**EXERCISE INSTRUCTIONS:** Quote verbatim the span of the software patents article that starts at the words "We wrote about VirnetX" and stops after "against Google Inc.".

**SOURCE TEXT:**
****************
The Death of Software Patents is Already Killing Some Major Patent Trolls
- Dr. Roy Schestowitz
- 2014-09-18 11:27:30 UTC
- Modified: 2014-09-18 11:27:30 UTC
Summary: VirnetX seems to be the latest victim of the demise of software patents in the United States
IT was exceptionally pleasant to see this new article titled "And with them so go the trolls? Software patents are crumbling, thanks to the Supreme Court" (recommended article from UK Progressive).
The article correctly states: 'The Supreme Court’s June ruling on the patentability of software — its first in 33 years — raised as many questions as it answered. One specific software patent went down in flames in the case of Alice v. CLS Bank, but the abstract reasoning of the decision didn’t provide much clarity on which other patents might be in danger.
"Now a series of decisions from lower courts is starting to bring the ruling’s practical consequences into focus. And the results have been ugly for fans of software patents. By my count there have been 11 court rulings on the patentability of software since the Supreme Court’s decision — including six that were decided this month. Every single one of them has led to the patent being invalidated."
Indeed.
We shall cover this matter in another (later) post. There's lots of coverage on the topic. The important point there is that since patent trolls have been so reliant on software patents the death of the latter kills or significantly weakens the former. We wrote about this for years, stressing that the goal should be to eliminate software patents, not just trolls who use them (big corporations like Microsoft and Apple use software patents
offensively as well).
Yesterday in the news there was a lot of analysis about a VPN software patent. Dennis Crouch
asked:
Is VPN Software Patent Eligible?
An E.D. Texas jury sided with the patentee VirnetX — finding that the four asserted patents are not-invalid and that Apple’s VPN-On-Demand and FaceTime products infringe. The jury then awarded $350 million in damages. On appeal, Apple presented a number of winning arguments that, in the end, result in only a partial victory because some of the claims remain valid and infringed. After altering claim construction of the term “secure communication link”, the jury will re-determine whether FaceTime infringes and recalculate damages.
Crouch posted this in light of the news about VirnetX, a patent trolls which has just
lost and collapsed:
A top appeals court has thrown out a jury ruling that ordered Apple to pay $368 million to VirnetX, a patent-holding company that many consider a “patent troll” because it exists exclusively to enforce patents. On Tuesday, the United States Federal Circuit Court of Appeals remanded the decision back to the lower federal court in East Texas.
We wrote about VirnetX many times before and we also wrote about
Vringo. Both are using software patents to shake down large companies and
BusinessWeek is comparing their fates in
this new article:
VirnetX Holding Corp. (VHC:US) lost almost half its market value yesterday after an appeals court threw out its $368.2 million damage award against Apple Inc. and lessened the chances of a big payday when the case returns to the trial court. Last month, Vringo Inc. (VRNG:US) plunged 72 percent after the same court tossed a $30.5 million verdict against Google Inc.
In a later post we are going to show just to what degree software patents are truly dying in the United States. This is excellent news all around. Free software is winning on many fronts.
****************
**EXTRACTED MATERIAL:**
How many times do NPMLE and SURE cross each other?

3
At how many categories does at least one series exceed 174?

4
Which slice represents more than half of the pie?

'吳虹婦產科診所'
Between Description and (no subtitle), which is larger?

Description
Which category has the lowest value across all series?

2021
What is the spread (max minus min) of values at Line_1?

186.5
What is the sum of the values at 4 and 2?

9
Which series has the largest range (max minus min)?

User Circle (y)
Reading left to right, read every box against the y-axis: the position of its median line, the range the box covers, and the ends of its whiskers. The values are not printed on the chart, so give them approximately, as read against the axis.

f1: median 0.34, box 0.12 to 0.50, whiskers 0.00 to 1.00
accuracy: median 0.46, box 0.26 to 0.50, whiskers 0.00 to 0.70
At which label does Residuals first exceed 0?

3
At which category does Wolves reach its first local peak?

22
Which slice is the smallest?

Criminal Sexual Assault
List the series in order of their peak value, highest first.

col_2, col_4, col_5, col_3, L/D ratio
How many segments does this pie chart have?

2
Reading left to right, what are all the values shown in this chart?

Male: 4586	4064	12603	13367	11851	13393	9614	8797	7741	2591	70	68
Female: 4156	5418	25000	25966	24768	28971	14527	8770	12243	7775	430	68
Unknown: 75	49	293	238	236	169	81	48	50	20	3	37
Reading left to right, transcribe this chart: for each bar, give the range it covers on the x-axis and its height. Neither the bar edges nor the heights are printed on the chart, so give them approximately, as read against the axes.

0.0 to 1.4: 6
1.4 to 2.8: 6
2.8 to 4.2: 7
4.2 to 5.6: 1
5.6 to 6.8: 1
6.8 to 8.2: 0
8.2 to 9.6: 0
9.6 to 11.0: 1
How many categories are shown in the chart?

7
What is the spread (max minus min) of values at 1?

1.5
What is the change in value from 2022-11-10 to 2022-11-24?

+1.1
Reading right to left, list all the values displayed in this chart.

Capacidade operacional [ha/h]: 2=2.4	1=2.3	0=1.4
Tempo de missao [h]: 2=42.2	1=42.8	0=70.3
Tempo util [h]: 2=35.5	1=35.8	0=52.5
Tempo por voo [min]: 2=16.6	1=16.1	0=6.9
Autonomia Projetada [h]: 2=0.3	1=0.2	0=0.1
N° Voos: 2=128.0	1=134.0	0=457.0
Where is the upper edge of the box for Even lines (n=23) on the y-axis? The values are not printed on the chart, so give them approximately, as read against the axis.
****************
**ANSWER BOX:**
We wrote about VirnetX many times before and we also wrote about
Vringo. Both are using software patents to shake down large companies and
BusinessWeek is comparing their fates in
this new article:
VirnetX Holding Corp. (VHC:US) lost almost half its market value yesterday after an appeals court threw out its $368.2 million damage award against Apple Inc. and lessened the chances of a big payday when the case returns to the trial court. Last month, Vringo Inc. (VRNG:US) plunged 72 percent after the same court tossed a $30.5 million verdict against Google Inc.